# New Bobcat Side Lights



## absolutely (Dec 9, 2010)

We just took delivery of this last week. Ordered it with the new side ligh





















ts and they seem to work awesome. Now they just need to make led for front and back of the machine.

Plan on switching over tires and running a 9' Kage.


----------



## Philbilly2 (Aug 25, 2007)

nice


----------



## Mark Oomkes (Dec 10, 2000)

Josh, is that a new Bobcat? Or did you add the lights?

I axed my sales rep and he said they should be available the beginning of Nov.....they weren't. 

The parts monkey said he didn't know if they would work with older models, only the M2. Yes, he's an idiot. The cabs are the same, the M2 is basically an option package.


----------



## Philbilly2 (Aug 25, 2007)

He said he just took delivery last week and he ordered it with the new side lite at the top of his post...


----------



## absolutely (Dec 9, 2010)

Philbilly2 said:


> nice


Thanks!


----------



## absolutely (Dec 9, 2010)

Mark Oomkes said:


> Josh, is that a new Bobcat? Or did you add the lights?
> 
> I axed my sales rep and he said they should be available the beginning of Nov.....they weren't.
> 
> The parts monkey said he didn't know if they would work with older models, only the M2. Yes, he's an idiot. The cabs are the same, the M2 is basically an option package.


New, just got it Thursday. Salesman said they will fit our machine we got last year.


----------



## Mark Oomkes (Dec 10, 2000)

Philbilly2 said:


> He said he just took delivery last week and he ordered it with the new side lite at the top of his post...


Delivery of the light(s)?
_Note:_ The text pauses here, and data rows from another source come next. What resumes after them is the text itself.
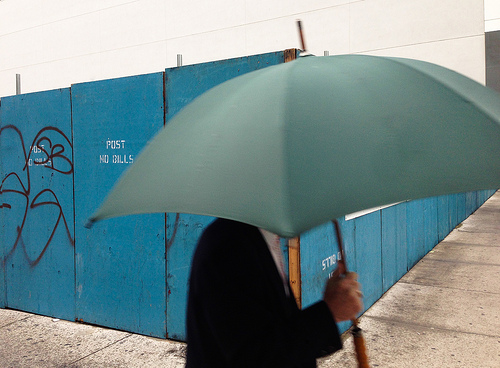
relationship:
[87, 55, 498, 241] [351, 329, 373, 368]
umbrella has a handle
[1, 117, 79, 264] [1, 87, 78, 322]
graffiti on wall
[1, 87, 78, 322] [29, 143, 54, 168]
wall has writing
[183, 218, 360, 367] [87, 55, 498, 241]
man holding umbrella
Or machine?

Stop harassing me.


----------



## Mark Oomkes (Dec 10, 2000)

absolutely said:


> New, just got it Thursday. Salesman said they will fit our machine we got last year.


I know that, you know that, our salesmen know that, but the parts monkey is an idiot.

Thanks, going to order some as soon as I can.


----------



## 1olddogtwo (Aug 6, 2007)

Philbilly2 said:


> He said he just took delivery last week and he ordered it with the new side lite at the top of his post...


:hammerhead:


----------



## John_DeereGreen (Jan 2, 2011)

How much are those things? That'd be awesome to have.


----------



## Mark Oomkes (Dec 10, 2000)

John_DeereGreen said:


> How much are those things? That'd be awesome to have.


Free with a new skidsteer............that he just took delivery of last week. lol


----------



## Philbilly2 (Aug 25, 2007)

Mark Oomkes said:


> Delivery of the light(s)? Or machine?
> 
> Stop harassing me.


Man that felt good to get you for once!!! LOL....


----------



## Mark Oomkes (Dec 10, 2000)

Philbilly2 said:


> Man that felt good to get you for once!!! LOL....


It's only Tuesday, hopefully only a 3 day week, and I feel like I've worked 7 days this week already.


----------



## WIPensFan (Jan 31, 2009)

Mark Oomkes said:


> It's only Tuesday, hopefully only a 3 day week, and I feel like I've worked 7 days this week already.


Yeah, your fingers must be exhausted from typing...


----------



## Mark Oomkes (Dec 10, 2000)

WIPensFan said:


> Yeah, your fingers must be exhausted from typing...


Jealous?


----------



## erkoehler (Sep 25, 2008)

What tires are you going to run?

I have debated switching mine out on the S590 model.


----------



## absolutely (Dec 9, 2010)

John_DeereGreen said:


> How much are those things? That'd be awesome to have.


Our line item was $260 for the set.


----------



## absolutely (Dec 9, 2010)

erkoehler said:


> What tires are you going to run?
> 
> I have debated switching mine out on the S590 model.


We have a set similar to wolf paws. They work great.


----------